ARMC does approximately 2500 deliveries per year, with only 11 to 12 residents covering the service. Junior residents perform up to 100 Cesarean deliveries in their first year to year and a half. There are gyn-oncology rooms operating once per week, and no fellows to compete for OR time with. Benign rooms operate twice to three times per week. There are countless opportunities to learn OB and Gyn ultrasound in the prep room / triage area and with the MFM fellows. And the pathology is incredible.




The patient population is considered underserved. Certainly, there are barriers to access in any county setting. This means that patients often neglect their conditions until they are in their late stages. Everything from fetal anencephaly, severe pre-eclampsia secondary to thyrotoxicosis, breast cancer in pregnancy, to metastatic dermoid tumors, metastatic myomas, a cervical adenocarcinoma in a 21 year old is seen at these hospitals. I’ve seen two vaginal breech deliveries this year, one with forceps. It seems that regularly there are cases that go beyond those you can read about in the literature or in text books.




From the first day, there is a high expectation of all residents. In your first year you will learn to perform Cesarean and vaginal deliveries, including operative vaginal deliveries as the primary surgeon. You are expected to know how to run L&D on your own very early on in training. You will be comfortable with simple clinic procedures in the matter of weeks including endometrial biopsies and IUD placement. If you are ‘chomping at the bit’ to get out and DO Ob/Gyn this is the program for you!

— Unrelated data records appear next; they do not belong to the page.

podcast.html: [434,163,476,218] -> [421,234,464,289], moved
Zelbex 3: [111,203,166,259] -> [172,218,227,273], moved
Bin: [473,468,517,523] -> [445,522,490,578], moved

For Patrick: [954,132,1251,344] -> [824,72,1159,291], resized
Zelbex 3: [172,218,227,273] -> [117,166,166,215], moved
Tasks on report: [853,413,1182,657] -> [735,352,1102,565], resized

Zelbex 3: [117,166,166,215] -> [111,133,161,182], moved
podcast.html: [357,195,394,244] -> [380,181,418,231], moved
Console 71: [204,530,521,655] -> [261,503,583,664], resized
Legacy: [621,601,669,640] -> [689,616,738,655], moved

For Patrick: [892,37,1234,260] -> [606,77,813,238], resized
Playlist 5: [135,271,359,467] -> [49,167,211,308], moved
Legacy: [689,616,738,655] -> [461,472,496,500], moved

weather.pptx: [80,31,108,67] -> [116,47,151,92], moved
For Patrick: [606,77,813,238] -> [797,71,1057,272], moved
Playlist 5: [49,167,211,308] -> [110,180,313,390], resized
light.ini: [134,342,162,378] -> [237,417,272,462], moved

I grew up in Southern California and refuse to leave. I am so lucky this training program is in the area where I already owned some property. Southern California really offers so much; the beach, mountains for hiking or snowboarding, the desert full of golf courses are only a short drive away (if you can manage a little time off!).




The residents who graduate from this program are more than capable of handling anything they desire. Graduates have gone into group and private practices, and have stayed at ARMC as attending physicians. The ones I know are so competent, caring and capable. They have branched beyond the scope of practice learned in residency with grace.


The current residents and nursing staff have become my second family. Mostly, there is a co-operation in difficult situations. While any family has its dysfunctional side, this one copes very well with the amount of stress always present. I am sure that the people I have worked with during residency will remain some of my closest friends for my whole life.